I don’t use Substance (I’m not coding in Swing these days) but have always admired your productivity and focus on improving your library. Kudos!
Regards
Patrick
Flying Saucer
As great as a mailing list is for you, the main developers, who are so used to it that it comes as second nature, to the rest of the world a mailing list is a last resort, and usually intimidating.
If I have a bug report to send Id rather know who Im sending it to and how, rather than signing up for websites and giving out my details to post in long winded bug report forms which usually require 20 minutes or so and some queasy looking comboboxes, or posting on mailing lists, figuring out where to send them to, whether the list is actually active, how to subscribe to it, and in the case of most end users, figuring out the answer to the question “What is a mailing list?”, which does bring em tot he point not everybody who is kind enough to take the time to report a bug actually has a clue what a ‘hello world’ program does.
I found that when playing supreme commander, the developers put a button in the GPGNet matchmaker program that gave you a nice big text box you could report issues in, no endless list of combo boxes and drop down menus, you just typed what the problem was and clicked submit. Something like that is much easier to use for the end user, and encourages more people to report issues or suggest new features.

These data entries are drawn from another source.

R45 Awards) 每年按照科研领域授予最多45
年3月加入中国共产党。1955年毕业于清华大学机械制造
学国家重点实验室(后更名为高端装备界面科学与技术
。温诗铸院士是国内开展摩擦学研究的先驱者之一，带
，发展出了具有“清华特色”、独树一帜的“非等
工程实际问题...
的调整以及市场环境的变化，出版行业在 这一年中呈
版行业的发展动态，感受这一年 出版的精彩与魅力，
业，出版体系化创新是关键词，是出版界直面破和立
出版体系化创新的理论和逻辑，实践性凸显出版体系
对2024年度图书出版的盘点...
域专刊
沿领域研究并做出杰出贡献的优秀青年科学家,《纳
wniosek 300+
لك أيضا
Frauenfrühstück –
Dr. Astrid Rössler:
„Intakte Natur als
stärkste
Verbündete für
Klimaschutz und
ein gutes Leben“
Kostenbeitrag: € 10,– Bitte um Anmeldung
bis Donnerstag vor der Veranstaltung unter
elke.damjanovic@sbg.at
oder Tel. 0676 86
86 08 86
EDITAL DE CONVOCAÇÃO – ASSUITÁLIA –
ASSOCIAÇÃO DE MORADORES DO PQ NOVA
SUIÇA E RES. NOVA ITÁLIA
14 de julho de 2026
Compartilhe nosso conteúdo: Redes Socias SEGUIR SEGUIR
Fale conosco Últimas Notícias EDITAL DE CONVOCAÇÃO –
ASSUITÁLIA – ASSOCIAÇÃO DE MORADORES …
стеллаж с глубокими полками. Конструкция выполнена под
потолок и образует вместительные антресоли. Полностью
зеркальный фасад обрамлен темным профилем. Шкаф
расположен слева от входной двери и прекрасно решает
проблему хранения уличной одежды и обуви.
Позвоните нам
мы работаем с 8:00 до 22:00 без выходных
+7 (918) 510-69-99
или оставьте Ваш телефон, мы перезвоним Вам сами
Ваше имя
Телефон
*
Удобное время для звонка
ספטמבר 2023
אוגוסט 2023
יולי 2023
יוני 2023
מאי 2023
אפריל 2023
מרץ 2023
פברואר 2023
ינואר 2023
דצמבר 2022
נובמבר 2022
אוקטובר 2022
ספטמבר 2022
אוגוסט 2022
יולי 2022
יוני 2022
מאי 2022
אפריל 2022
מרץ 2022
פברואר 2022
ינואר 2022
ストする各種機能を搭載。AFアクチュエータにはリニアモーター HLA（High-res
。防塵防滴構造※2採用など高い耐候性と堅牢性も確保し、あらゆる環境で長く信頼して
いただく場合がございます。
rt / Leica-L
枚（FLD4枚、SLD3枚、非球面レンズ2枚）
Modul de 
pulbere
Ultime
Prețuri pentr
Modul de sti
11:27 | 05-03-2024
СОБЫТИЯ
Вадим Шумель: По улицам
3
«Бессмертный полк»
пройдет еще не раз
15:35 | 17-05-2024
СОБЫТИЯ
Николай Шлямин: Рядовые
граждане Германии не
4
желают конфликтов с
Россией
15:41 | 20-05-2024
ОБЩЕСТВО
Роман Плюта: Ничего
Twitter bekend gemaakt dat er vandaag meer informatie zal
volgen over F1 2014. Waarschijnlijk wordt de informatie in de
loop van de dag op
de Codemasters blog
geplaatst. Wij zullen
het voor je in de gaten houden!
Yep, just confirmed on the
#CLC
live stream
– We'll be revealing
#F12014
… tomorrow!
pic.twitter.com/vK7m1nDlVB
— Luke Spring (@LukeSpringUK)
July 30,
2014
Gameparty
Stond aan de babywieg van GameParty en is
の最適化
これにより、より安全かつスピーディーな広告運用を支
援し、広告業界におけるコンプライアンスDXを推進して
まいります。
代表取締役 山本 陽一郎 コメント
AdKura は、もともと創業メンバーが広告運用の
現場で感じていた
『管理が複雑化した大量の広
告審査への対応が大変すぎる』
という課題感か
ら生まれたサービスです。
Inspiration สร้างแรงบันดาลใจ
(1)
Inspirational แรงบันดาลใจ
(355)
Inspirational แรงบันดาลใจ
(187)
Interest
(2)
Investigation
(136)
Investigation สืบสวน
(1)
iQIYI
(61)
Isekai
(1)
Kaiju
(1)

Perhaps my comment is more inclined towards the ‘maintain’ blogpost than the ‘promote’ blogpost.
Thanks for writing these posts about one man projects. They have been very interesting and entertaining, hopefully not too many will be turned away from creating their open source project. Sure it is a lot of work, but it’s work on your own terms. When you do get appreciation for your work that makes it all worth the job :)
thanks
//Erik
The amazing thing about open source projects that I realized after setting one up is that if you build a good one, they will come and download. Of course, trying to convert the ephemeral satisfaction of people using something developed by you into something more concrete is another matter. I suppose that the latter was easy, there would be no open source projects.
[...] many ways to promote your project. Pushing Pixel’s Kirill Grouchnikov point out a few ways in Party of One: Promote. You can promote your project by simply spending some time writing documentation, or write up some [...]
> you should also write a very simple and complete example for each one of your public APIs. Keep them always in sync with the latest release (or the latest development version), interlink heavily and organize in an intuitive manner (grouping by business / related functionality).
Excellent advice. In fact, I believe that ideally, you should do this while developing the API. Excellent for focusing on the user, not the implementation. See http://peomeint.blogspot.com/2006/08/beyond-tdd-documentation-driven.html. I have also written a tool for citing Java source code directly from tests into documentation, which supports this approach: http://arrenbrecht.ch/jcite. A large showcase application for it is http://formulacompiler.org/, which has an extensive tutorial with embedded cited code.
Alas, it still has very few users. Promotion is obviously not my strong point, despite all the documentation efforts.